2022 journal article

DINOS: Data INspired Oligo Synthesis for DNA Data Storage

ACM JOURNAL ON EMERGING TECHNOLOGIES IN COMPUTING SYSTEMS, 18(3).

By: K. Volkel n, K. Tomek n, A. Keung n & J. Tuck n

author keywords: DNA information storage; DNA synthesis; DNA assembly algorithms
TL;DR: The approach offers greater density by up to 80% over a prior general purpose gene assembly technique, and in an analysis of synthesis costs, it is estimated that DINOS is as 105× cheaper than de novo synthesis. (via Semantic Scholar)
UN Sustainable Development Goal Categories
Source: Web Of Science
Added: December 5, 2022

As interest in DNA-based information storage grows, the costs of synthesis have been identified as a key bottleneck. A potential direction is to tune synthesis for data. Data strands tend to be composed of a small set of recurring code word sequences, and they contain longer sequences of repeated data. To exploit these properties, we propose a new framework called DINOS. DINOS consists of three key parts: (i) The first is a hierarchical strand assembly algorithm, inspired by gene assembly techniques that can assemble arbitrary data strands from a small set of primitive blocks. (ii) The assembly algorithm relies on our novel formulation for how to construct primitive blocks, spanning a variety of useful configurations from a set of code words and overhangs.
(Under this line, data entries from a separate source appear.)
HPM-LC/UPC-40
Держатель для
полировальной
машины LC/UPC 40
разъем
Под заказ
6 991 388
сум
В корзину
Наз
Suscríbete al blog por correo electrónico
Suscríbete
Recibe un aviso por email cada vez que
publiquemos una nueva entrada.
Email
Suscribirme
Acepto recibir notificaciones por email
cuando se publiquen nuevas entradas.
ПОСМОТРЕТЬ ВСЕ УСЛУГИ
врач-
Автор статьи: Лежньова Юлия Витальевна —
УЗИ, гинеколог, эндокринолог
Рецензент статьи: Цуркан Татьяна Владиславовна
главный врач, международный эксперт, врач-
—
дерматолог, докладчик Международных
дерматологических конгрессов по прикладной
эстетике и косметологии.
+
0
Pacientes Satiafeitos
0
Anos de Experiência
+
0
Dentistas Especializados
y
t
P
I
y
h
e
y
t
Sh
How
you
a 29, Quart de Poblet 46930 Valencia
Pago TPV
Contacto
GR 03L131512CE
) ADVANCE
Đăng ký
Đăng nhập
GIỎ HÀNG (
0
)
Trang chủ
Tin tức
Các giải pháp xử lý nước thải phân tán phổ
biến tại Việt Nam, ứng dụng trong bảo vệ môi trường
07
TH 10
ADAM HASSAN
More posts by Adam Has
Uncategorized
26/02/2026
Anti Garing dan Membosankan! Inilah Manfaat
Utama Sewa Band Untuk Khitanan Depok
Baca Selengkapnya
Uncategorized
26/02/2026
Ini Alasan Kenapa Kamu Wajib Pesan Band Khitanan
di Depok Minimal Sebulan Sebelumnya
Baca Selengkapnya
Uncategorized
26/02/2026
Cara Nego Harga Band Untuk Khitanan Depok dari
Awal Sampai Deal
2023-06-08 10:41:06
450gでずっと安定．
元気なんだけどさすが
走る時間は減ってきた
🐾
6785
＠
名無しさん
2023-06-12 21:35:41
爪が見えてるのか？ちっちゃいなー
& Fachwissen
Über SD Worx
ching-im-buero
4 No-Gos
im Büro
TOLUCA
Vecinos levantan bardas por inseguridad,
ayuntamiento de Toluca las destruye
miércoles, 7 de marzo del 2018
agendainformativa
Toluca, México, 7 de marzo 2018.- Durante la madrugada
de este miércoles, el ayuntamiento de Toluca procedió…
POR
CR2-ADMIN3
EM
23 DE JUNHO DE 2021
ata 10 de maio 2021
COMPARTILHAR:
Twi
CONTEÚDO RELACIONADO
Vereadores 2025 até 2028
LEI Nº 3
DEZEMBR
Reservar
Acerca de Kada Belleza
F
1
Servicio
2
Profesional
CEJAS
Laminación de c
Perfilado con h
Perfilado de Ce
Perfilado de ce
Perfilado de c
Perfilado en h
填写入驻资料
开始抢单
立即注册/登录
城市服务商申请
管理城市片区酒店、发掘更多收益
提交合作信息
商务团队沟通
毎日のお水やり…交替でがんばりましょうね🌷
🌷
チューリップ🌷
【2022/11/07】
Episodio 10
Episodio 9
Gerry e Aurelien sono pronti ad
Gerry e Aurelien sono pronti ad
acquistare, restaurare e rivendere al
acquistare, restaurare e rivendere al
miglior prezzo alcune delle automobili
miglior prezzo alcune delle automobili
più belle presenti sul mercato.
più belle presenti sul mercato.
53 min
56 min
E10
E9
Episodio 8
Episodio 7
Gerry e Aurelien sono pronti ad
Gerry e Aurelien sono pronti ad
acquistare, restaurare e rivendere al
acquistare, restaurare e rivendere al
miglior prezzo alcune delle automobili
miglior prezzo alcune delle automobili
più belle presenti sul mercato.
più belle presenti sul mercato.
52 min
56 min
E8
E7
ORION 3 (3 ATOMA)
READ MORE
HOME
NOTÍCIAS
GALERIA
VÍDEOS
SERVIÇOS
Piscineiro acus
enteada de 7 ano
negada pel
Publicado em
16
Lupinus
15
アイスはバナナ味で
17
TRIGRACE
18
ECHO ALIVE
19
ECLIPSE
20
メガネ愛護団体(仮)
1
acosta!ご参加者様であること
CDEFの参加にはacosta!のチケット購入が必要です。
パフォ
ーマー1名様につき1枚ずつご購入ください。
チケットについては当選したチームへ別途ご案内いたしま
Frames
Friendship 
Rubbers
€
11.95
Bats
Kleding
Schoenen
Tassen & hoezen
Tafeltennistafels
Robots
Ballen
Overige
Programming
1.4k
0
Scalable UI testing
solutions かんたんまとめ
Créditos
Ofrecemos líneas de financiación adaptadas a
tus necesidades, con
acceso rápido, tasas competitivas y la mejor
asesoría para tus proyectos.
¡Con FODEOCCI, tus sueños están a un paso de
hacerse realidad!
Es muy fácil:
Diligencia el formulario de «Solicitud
Each primitive block is a code word flanked by a pair of overhangs that are created by a cyclic pairing process that keeps the number of primitive blocks small. Using these primitive blocks, any data strand of arbitrary length can be assembled, theoretically. We show a minimal system for a binary code with as few as six primitive blocks, and we generalize our processes to support an arbitrary set of overhangs and code words. (iii) We exploit our hierarchical assembly approach to identify redundant sequences and coalesce the reactions that create them to make assembly more efficient.